3. Fewer men were familiar with the sport of boxing following the abolition of scholastic boxing in America in the 1960’s. Up until then every high school and college sports program had a boxing team. The NCAA banned boxing as an intercollegiate sport after U of Wisconsin boxing team member Charlie Mohr died on April 17, 1960, eight days after taking a punch that detached a blood vessel in his brain during the NCAA championships. High schools soon followed suit. If a person plays at a sport himself then he will always enjoy seeing the sport played well, but boxing soon became something strange and unfamiliar to the majority of American men. Many would never see a live match. Thus they couldn’t understand the subtlety of the sweet science, would develop all sorts of misconceptions about boxing and generally lose interest in it. MMA has renewed the interest in boxing as well as other martial arts.
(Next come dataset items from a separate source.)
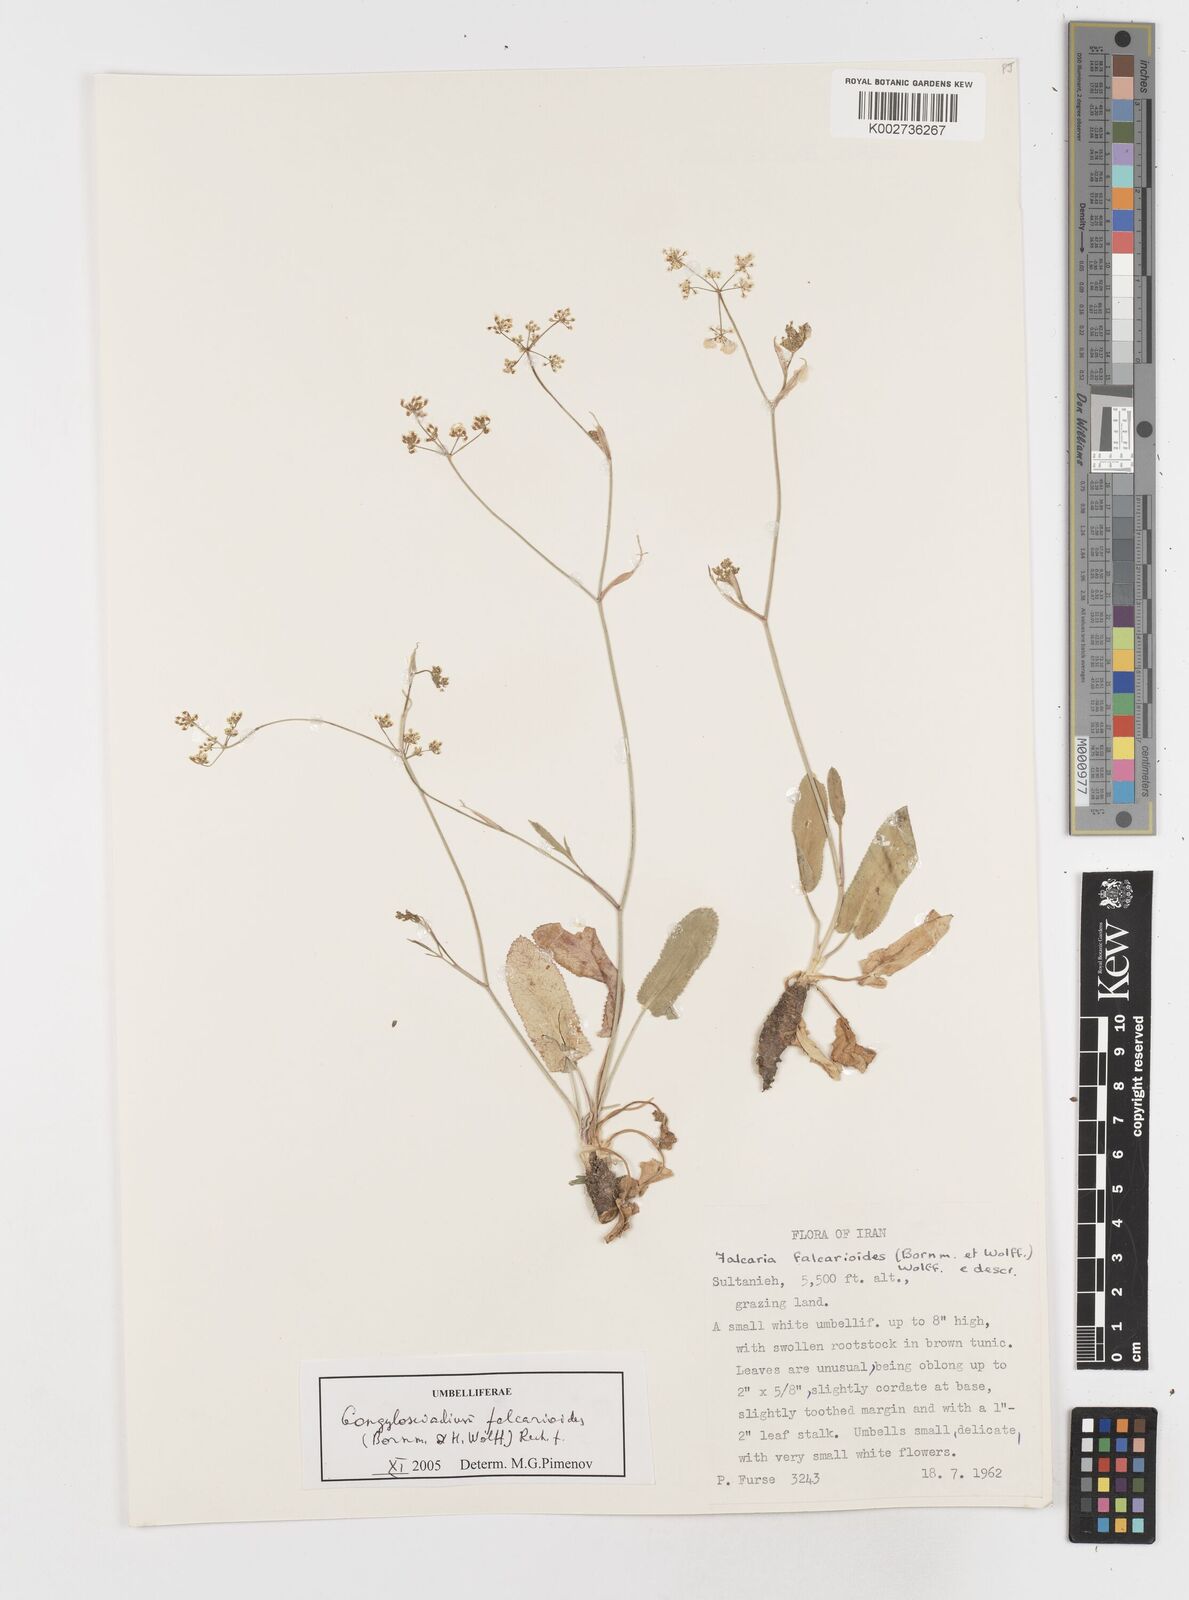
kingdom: Plantae
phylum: Tracheophyta
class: Magnoliopsida
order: Apiales
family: Apiaceae
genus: Gongylosciadium
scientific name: Gongylosciadium falcarioides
4. Cable, satellite and pay per view TV made more niche programing possible. Suddenly it was possible to watch sports events that the major broadcast networks chose not to feature. Like UFC “cage fights”.

5. Digital video recorders (DVR) changed people’s TV viewing habits. Now they record their favorite programs for later viewing and fast forward through the commercials. HOWEVER, people will watch sports events live, meaning that they will see all the commercials. This makes ALL sports events a desirable venue for advertisers. Both MMA and boxing benefit from the new technology.